**Exercise directions**
Lines before the one containing "left shoulder: (636, 323)" are left out; return that line and all lines after it, exactly, through the end of the records below.
== Data ==
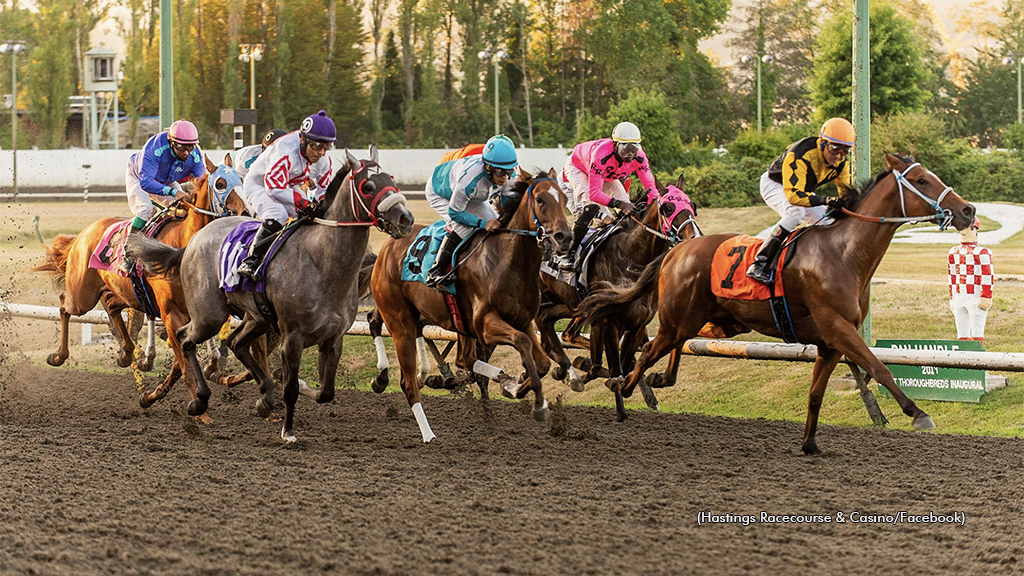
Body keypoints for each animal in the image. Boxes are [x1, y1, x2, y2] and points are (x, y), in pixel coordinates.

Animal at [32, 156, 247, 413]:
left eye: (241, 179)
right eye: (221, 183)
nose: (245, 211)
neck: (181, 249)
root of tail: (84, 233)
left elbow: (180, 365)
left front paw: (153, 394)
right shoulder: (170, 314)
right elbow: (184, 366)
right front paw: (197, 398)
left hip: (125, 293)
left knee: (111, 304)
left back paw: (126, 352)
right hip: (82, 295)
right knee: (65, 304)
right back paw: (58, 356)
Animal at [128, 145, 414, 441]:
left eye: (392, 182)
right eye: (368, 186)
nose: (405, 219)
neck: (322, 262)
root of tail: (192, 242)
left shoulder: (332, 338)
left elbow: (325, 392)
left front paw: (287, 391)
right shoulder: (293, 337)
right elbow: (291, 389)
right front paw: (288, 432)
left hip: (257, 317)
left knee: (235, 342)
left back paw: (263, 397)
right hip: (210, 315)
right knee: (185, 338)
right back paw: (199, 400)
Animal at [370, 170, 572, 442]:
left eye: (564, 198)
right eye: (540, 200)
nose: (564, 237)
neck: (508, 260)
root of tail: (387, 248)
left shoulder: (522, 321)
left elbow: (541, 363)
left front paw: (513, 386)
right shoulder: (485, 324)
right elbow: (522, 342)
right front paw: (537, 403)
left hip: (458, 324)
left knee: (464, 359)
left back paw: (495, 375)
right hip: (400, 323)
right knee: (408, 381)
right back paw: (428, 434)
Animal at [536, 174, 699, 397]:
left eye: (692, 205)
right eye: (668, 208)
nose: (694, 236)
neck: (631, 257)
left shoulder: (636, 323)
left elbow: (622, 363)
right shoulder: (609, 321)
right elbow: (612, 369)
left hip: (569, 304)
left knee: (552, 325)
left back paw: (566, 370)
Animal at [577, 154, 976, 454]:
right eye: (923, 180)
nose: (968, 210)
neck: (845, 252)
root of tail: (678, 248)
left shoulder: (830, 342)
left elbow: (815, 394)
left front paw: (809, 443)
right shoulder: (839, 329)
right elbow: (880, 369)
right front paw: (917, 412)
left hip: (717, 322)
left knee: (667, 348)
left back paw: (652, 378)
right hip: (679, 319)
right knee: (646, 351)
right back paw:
===
**Your solution**
left shoulder: (636, 323)
left elbow: (622, 363)
right shoulder: (609, 321)
right elbow: (612, 369)
left hip: (569, 304)
left knee: (552, 325)
left back paw: (566, 370)
Animal at [577, 154, 976, 454]:
right eye: (923, 180)
nose: (968, 210)
neck: (845, 252)
root of tail: (678, 248)
left shoulder: (830, 342)
left elbow: (815, 394)
left front paw: (809, 443)
right shoulder: (839, 329)
right elbow: (880, 369)
right front paw: (917, 412)
left hip: (717, 322)
left knee: (667, 348)
left back paw: (652, 378)
right hip: (679, 319)
right knee: (646, 351)
right back paw:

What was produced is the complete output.